Donnerstags ist es sauber und wieder wärmer, der perfekte Badetag für die ganze Familie. Oft kommen die Familien dann auch im Gans im Wasser vorbei, auf eine Kugel Eis. Oder auch vier Kugeln. Denn was nach schniekem Hipster-Café klingt, zieht ein kunterbuntes Publikum an. Vormittags sind es meist Mütter – und immer öfter Väter – mit ihren Kindern, mittags die Angestellten aus den umliegenden Büros, die für einen Spaziergang samt Espresso in den Park kommen. Nun gegen Abend wird das Publikum dann jünger, Café-Betreiber Hahn betont aber: „Wir sind ein Treffpunkt für das ganze Viertel.“ Der Kontakt zu den Anwohnern ist Hahn wichtig, Beschwerden hätte es noch keine gegeben – vielmehr sind viele Nachbarn selbst Stammgäste.

„Jetzt drücken wir alle auf den Lendenwirbelbereich“, schallt es aus den Lautsprechern, „uuund wieder entspannen!“ Rund 100 schwitzende Menschen knien auf Matten, Handtüchern oder einfach auf der Wiese. Unter den skeptischen Blicken der Gänse und unter Anleitung der Fit-im-Park-Trainerin dehnen sie ihre Rückenmuskulatur. Ob Zumba oder Wiesn-Wadl-Workout – auf der Gymnastikwiese ist für jeden was dabei. Manche sind auf dem Heimweg von der Arbeit, andere haben den Tag im Park verbracht: Sieben Tage die Woche, immer um 18 Uhr, verwandeln Sportbegeisterte den Westpark in Münchens größtes Freiluft-Fitnessstudio.

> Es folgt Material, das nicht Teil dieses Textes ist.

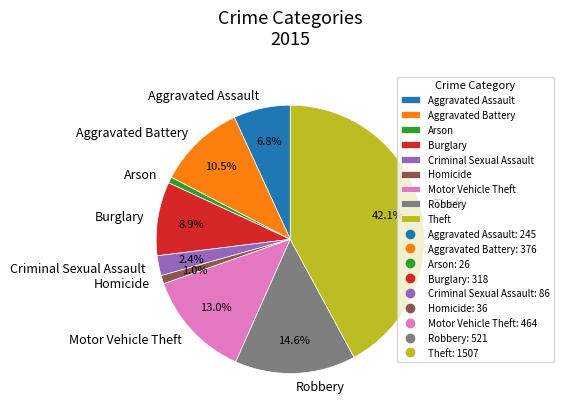

Is there a majority slice in this chart?

No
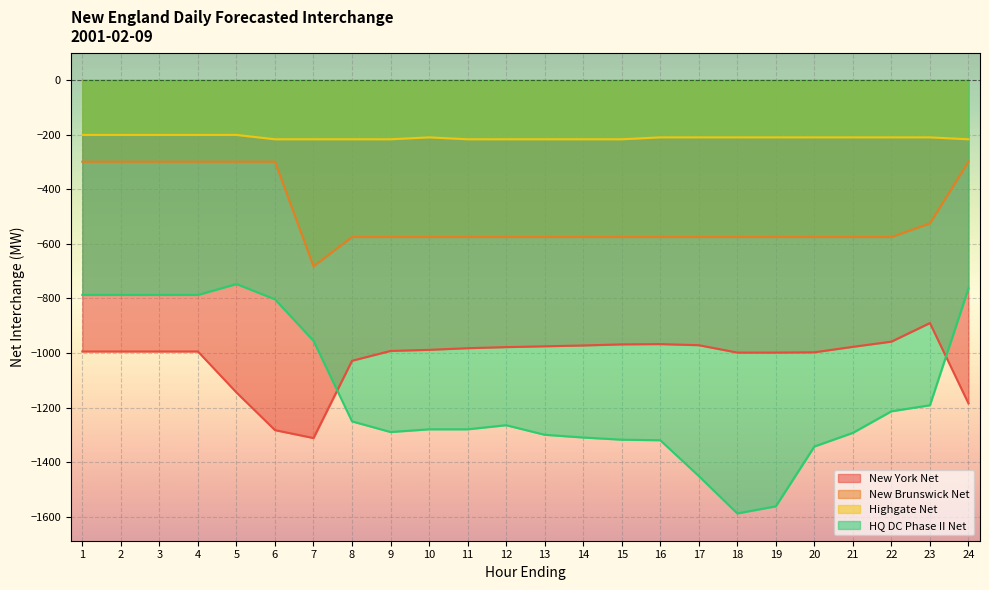

Which series ends up on top after the final intersection of HQ DC Phase II Net and New York Net?

HQ DC Phase II Net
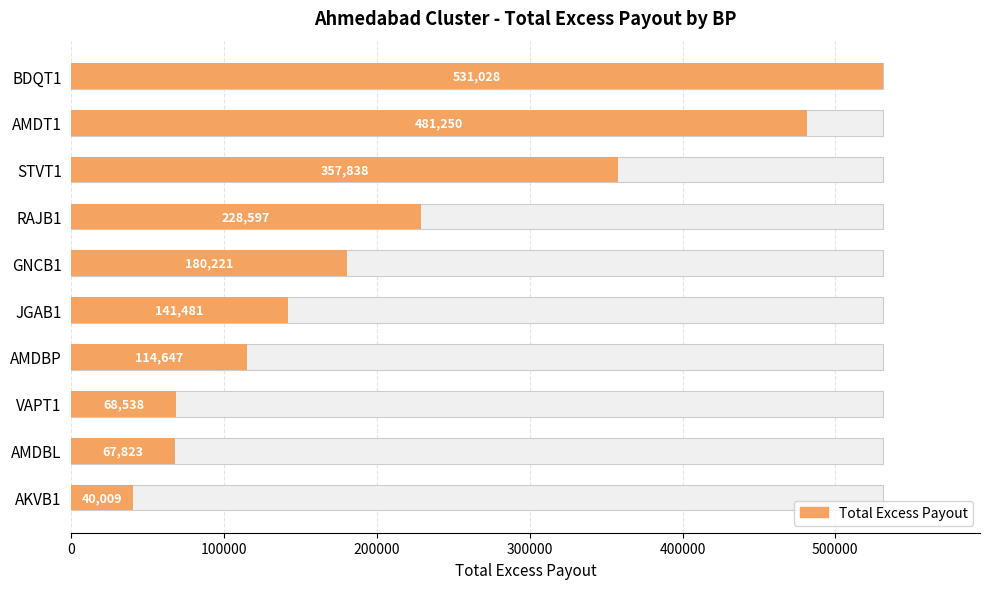

What is the greatest value displayed?

531027.5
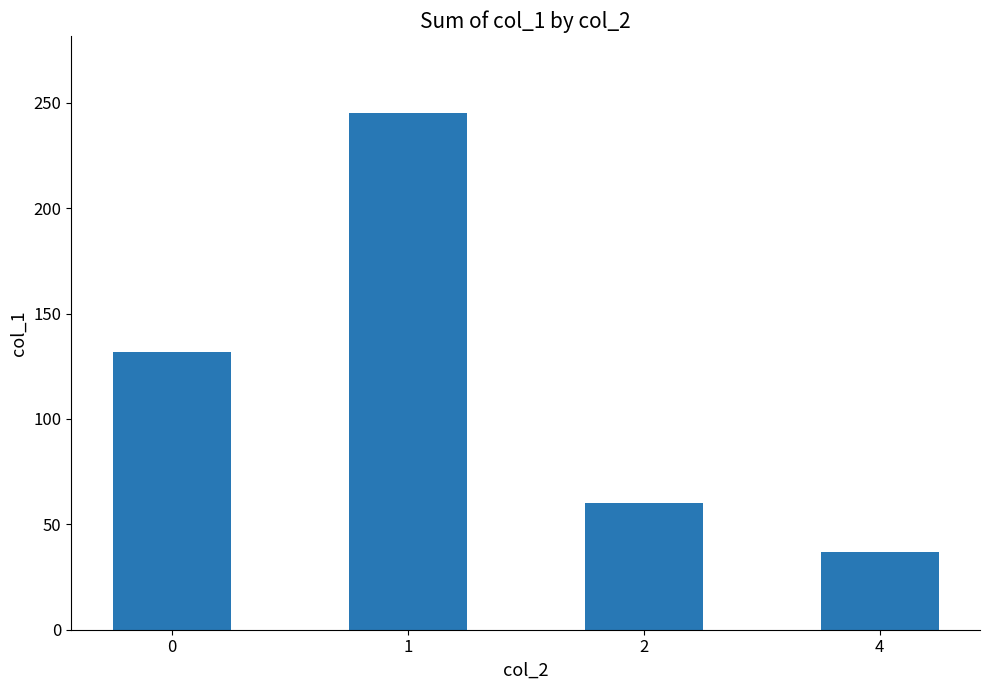

What is the change in value from 1 to 2?

-185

„One Radler, please“, bestellt eine neuseeländische Austauschstudentin, bevor sie sich auf dem großen Holzpodest im Gans am Wasser einen Platz sucht. Gegen 19 Uhr treffen dort die erschöpften Fit-im-Park-Sportler auf all diejenigen, die den Abend entspannter einläuten: Von Business-Dress bis Lederhose ist alles dabei, es vermischen sich englische, deutsche und arabische Wortfetzen zum typischen Münchner Biergartengemurmel. Zumindest so lange, bis die Musik losgeht. „Die offene Bühne ist ein wichtiger Teil des Cafés“, erklärt Betreiber Julian Hahn. „Aber im besten Fall kommen die Leute einfach so vorbei und stoßen per Zufall darauf.“ Vor einem guten Jahr gab es ein kostenloses Klavierkonzert des bekannten Pianisten Zoran Imširović. Chopin und Schumann schallten da über den Mollsee und überraschten all diejenigen, die sich keine Karten für die Philharmonie leisten können oder wollen.

Im Gans am Wasser muss niemand ständig nachbestellen, man kann mit einer einzigen Rhabarberschorle auch drei Stunden lang am See sitzen. Das aber machen die wenigsten: Es gibt die Familie auf dem Weg in den Biergarten Hopfengarten. Da ist das Rentnerehepaar, das für den Abend einen Tisch im Restaurant Rosengarten reserviert hat. Und man sieht die Pärchen mit Picknickkorb, die einen Zwischenstopp einlegen auf dem Weg zu „Kino, Mond und Sterne“. Im Sommer kann man auf der Seebühne seit 1995 Kinofilme unter freiem Himmel genießen.

Während am Flaucher die Partystimmung langsam auf ihren Höhepunkt zusteuert, geht es im Westpark am späteren Abend deutlich ruhiger zu: Keine Betrunkenen, die grölend herumtorkeln. Stattdessen Grüppchen, die in die Glut ihres Grills schauen, Pärchen beim Mondscheinspaziergang und die Igelfamilie, die sich unter den Bauwagen des Cafés hervorwagt, um nach übrig gebliebenen Rosmarin-Pommes zu suchen.

Nur einmal gab es Aufruhr, als das Gans-am-Wasser-Team schon beim Feierabendbier zusammensaß: „Das war vor einem Jahr, als es plötzlich platschte und ein Gummiboot über den dunklen See rudert“, erinnert sich Jund. „Wildwasser-Rafting auf dem Mollsee“, so hätten die beiden Leichtmatrosen ihre Fahrt scherzhaft genannt. Es ist ein gutes Zeichen für den Familien-Westpark, wenn diese Aktion als „wild“ in Erinnerung bleibt.